Product Hunt–style comments (not star reviews)
  • No comments yet — start the thread.
general reviews

Ratings

4.540 reviews
  • Harper Martinez· Dec 20, 2024

    dotnet-local-tools has been reliable in day-to-day use. Documentation quality is above average for community skills.

  • Sophia Wang· Dec 16, 2024

    We added dotnet-local-tools from the explainx registry; install was straightforward and the SKILL.md answered most questions upfront.

  • Michael Iyer· Dec 12, 2024

    dotnet-local-tools is among the better-maintained entries we tried; worth keeping pinned for repeat workflows.

  • Benjamin Gupta· Dec 8, 2024

    dotnet-local-tools reduced setup friction for our internal harness; good balance of opinion and flexibility.

  • Benjamin Shah· Nov 27, 2024

    I recommend dotnet-local-tools for anyone iterating fast on agent tooling; clear intent and a small, reviewable surface area.

  • Sophia Verma· Nov 11, 2024

    dotnet-local-tools fits our agent workflows well — practical, well scoped, and easy to wire into existing repos.

  • William Gupta· Nov 7, 2024

    Solid pick for teams standardizing on skills: dotnet-local-tools is focused, and the summary matches what you get after install.

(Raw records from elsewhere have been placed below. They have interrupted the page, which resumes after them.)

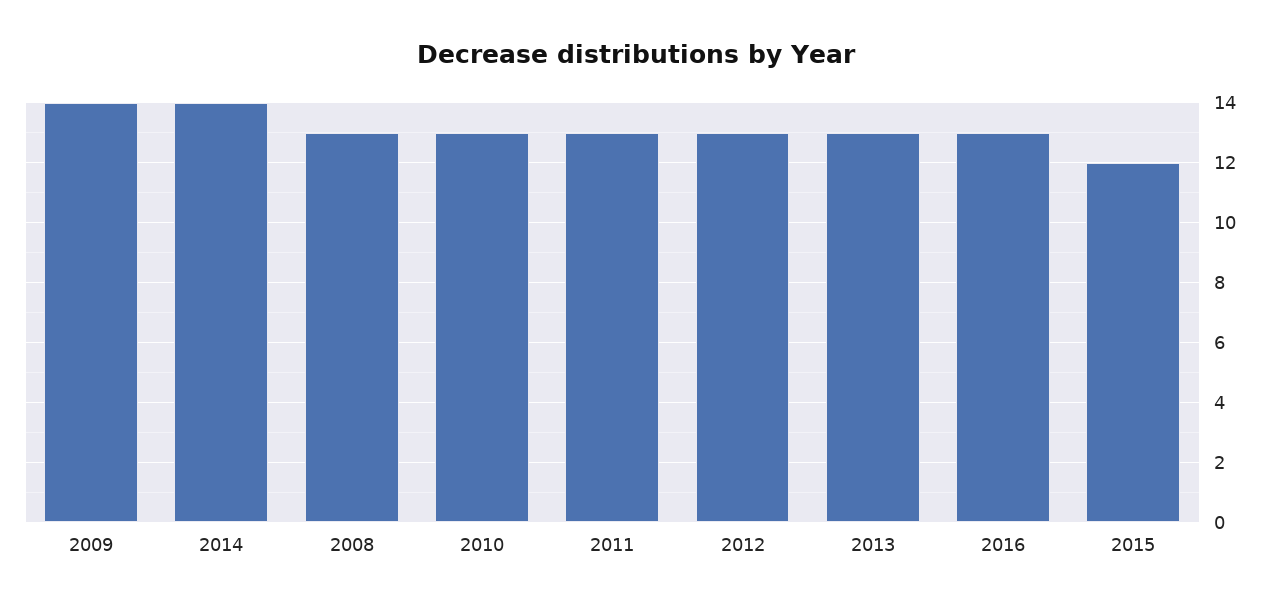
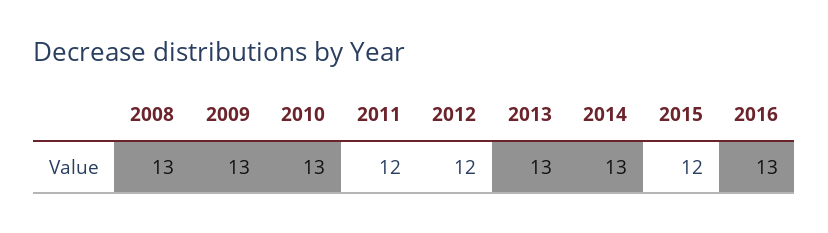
  {
-   "2009": 14,
+   "2009": 13,
-   "2014": 14,
+   "2014": 13,
    "2008": 13,
    "2010": 13,
-   "2011": 13,
+   "2011": 12,
-   "2012": 13,
+   "2012": 12,
    "2013": 13,
    "2016": 13,
    "2015": 12
  }

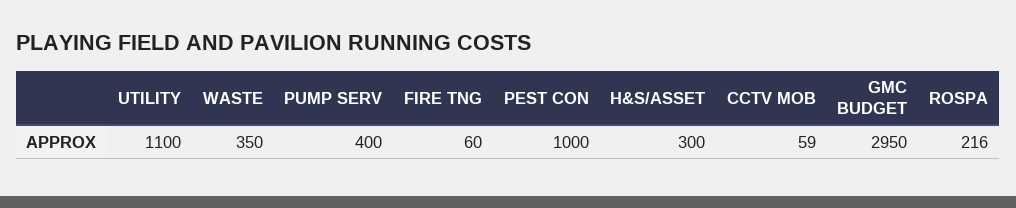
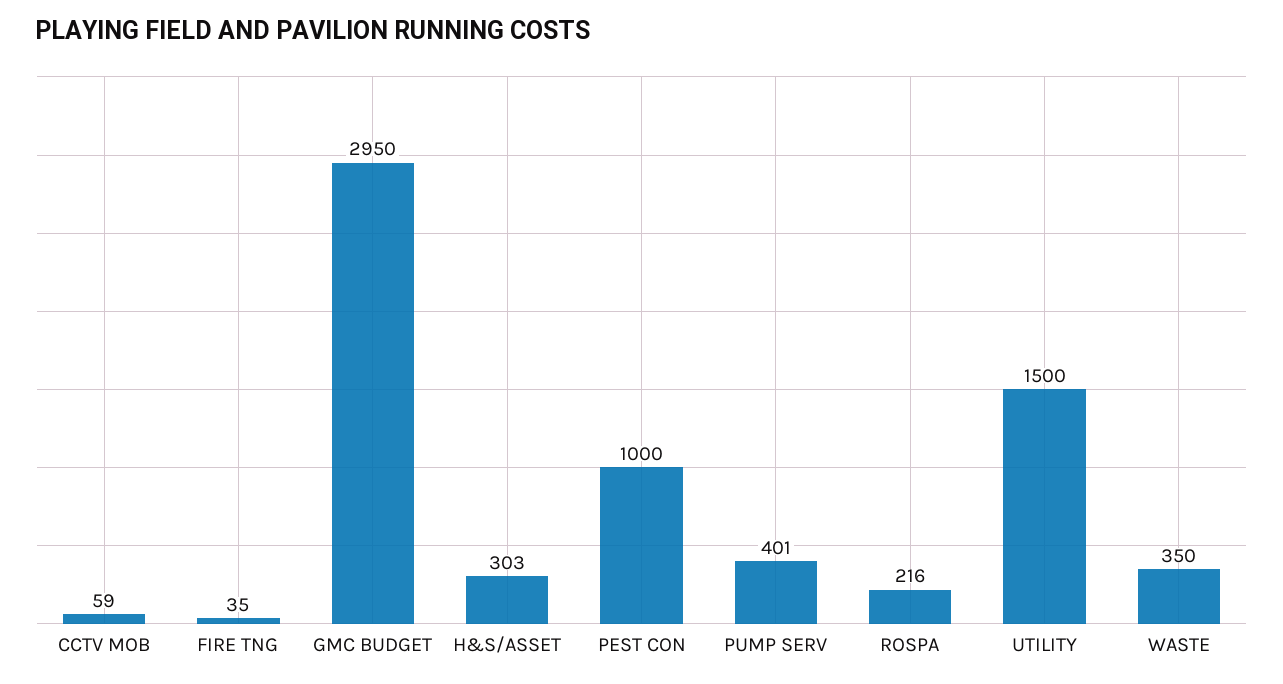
  {
-   "UTILITY": 1100,
+   "UTILITY": 1500,
    "WASTE": 350,
-   "PUMP SERV": 400,
+   "PUMP SERV": 401,
-   "FIRE TNG": 60,
+   "FIRE TNG": 35,
    "PEST CON": 1000,
-   "H&S/ASSET": 300,
+   "H&S/ASSET": 303,
    "CCTV MOB": 59,
    "GMC BUDGET": 2950,
    "ROSPA": 216
  }

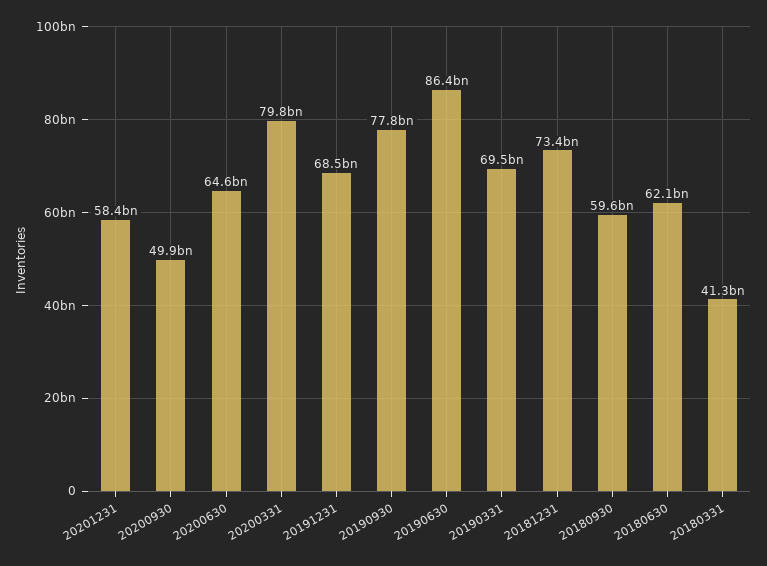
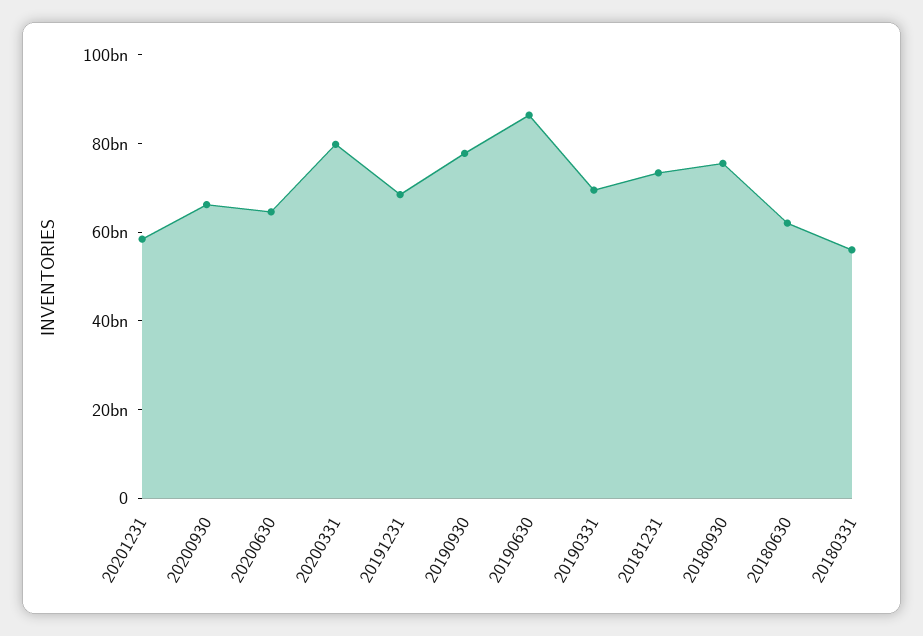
  {
    "20201231": 58400000000,
-   "20200930": 49900000000,
+   "20200930": 65000000000,
    "20200630": 64600000000,
    "20200331": 79800000000,
    "20191231": 68500000000,
    "20190930": 77800000000,
    "20190630": 86400000000,
    "20190331": 69500000000,
    "20181231": 73400000000,
-   "20180930": 59600000000,
+   "20180930": 75000000000,
    "20180630": 62100000000,
-   "20180331": 41300000000
+   "20180331": 55000000000
  }

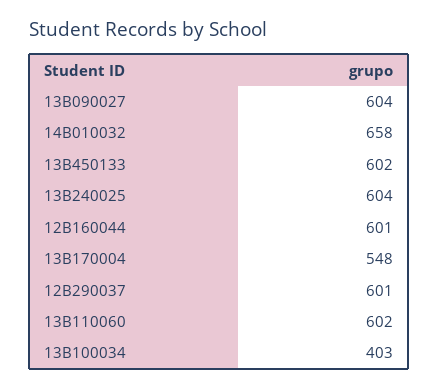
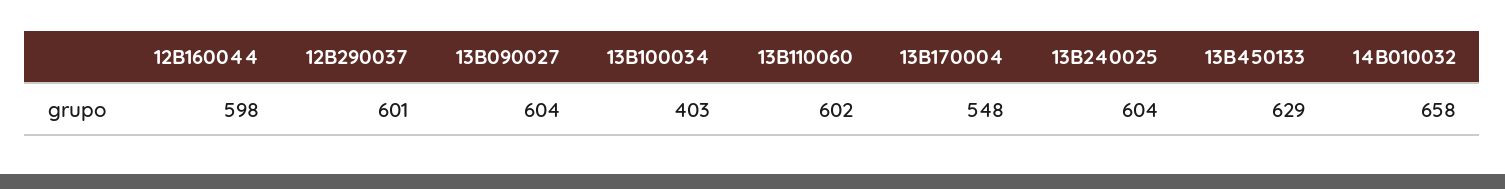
  {
    "13B090027": 604,
    "14B010032": 658,
-   "13B450133": 602,
+   "13B450133": 629,
    "13B240025": 604,
-   "12B160044": 601,
+   "12B160044": 598,
    "13B170004": 548,
    "12B290037": 601,
    "13B110060": 602,
    "13B100034": 403
  }

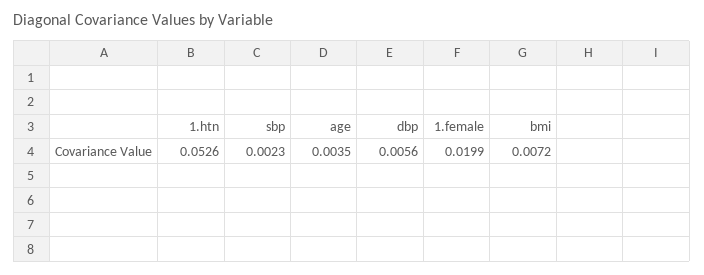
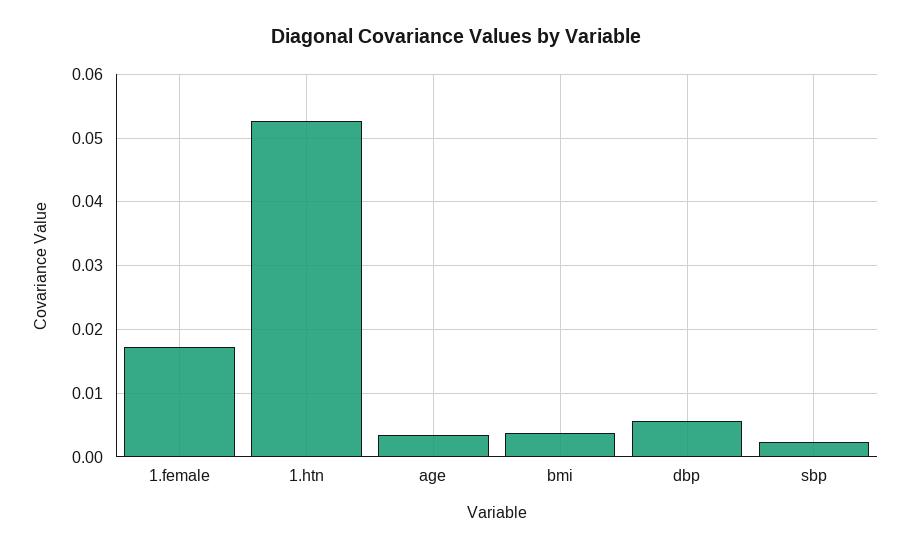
  {
    "1.htn": 0.0526,
    "sbp": 0.0023,
    "age": 0.0035,
    "dbp": 0.0056,
-   "1.female": 0.0199,
+   "1.female": 0.017,
-   "bmi": 0.0072
+   "bmi": 0.004
  }

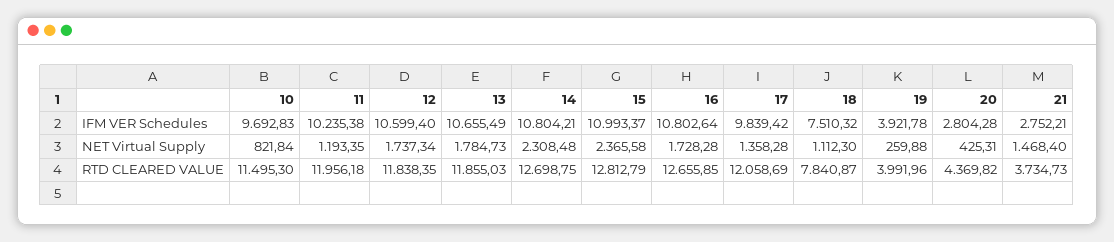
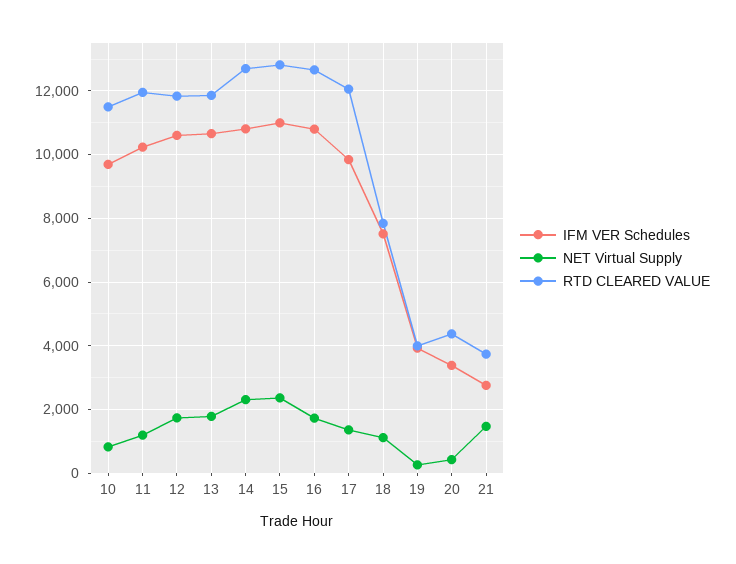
  {
    "IFM VER Schedules": {
      "10": 9692.83,
      "11": 10235.38,
      "12": 10599.4,
      "13": 10655.49,
      "14": 10804.21,
      "15": 10993.37,
      "16": 10802.64,
      "17": 9839.42,
      "18": 7510.32,
      "19": 3921.78,
-     "20": 2804.28,
+     "20": 3400,
      "21": 2752.21
    },
    "NET Virtual Supply": {
      "10": 821.84,
      "11": 1193.35,
      "12": 1737.34,
      "13": 1784.73,
      "14": 2308.48,
      "15": 2365.58,
      "16": 1728.28,
      "17": 1358.28,
      "18": 1112.3,
      "19": 259.88,
      "20": 425.31,
      "21": 1468.4
    },
    "RTD CLEARED VALUE": {
      "10": 11495.3,
      "11": 11956.18,
      "12": 11838.35,
      "13": 11855.03,
      "14": 12698.75,
      "15": 12812.79,
      "16": 12655.85,
      "17": 12058.69,
      "18": 7840.87,
      "19": 3991.96,
      "20": 4369.82,
      "21": 3734.73
    }
  }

  • Sophia Tandon· Oct 26, 2024

    dotnet-local-tools has been reliable in day-to-day use. Documentation quality is above average for community skills.

  • Omar Gill· Oct 18, 2024

    Useful defaults in dotnet-local-tools — fewer surprises than typical one-off scripts, and it plays nicely with `npx skills` flows.

  • Harper Torres· Oct 2, 2024

    We added dotnet-local-tools from the explainx registry; install was straightforward and the SKILL.md answered most questions upfront.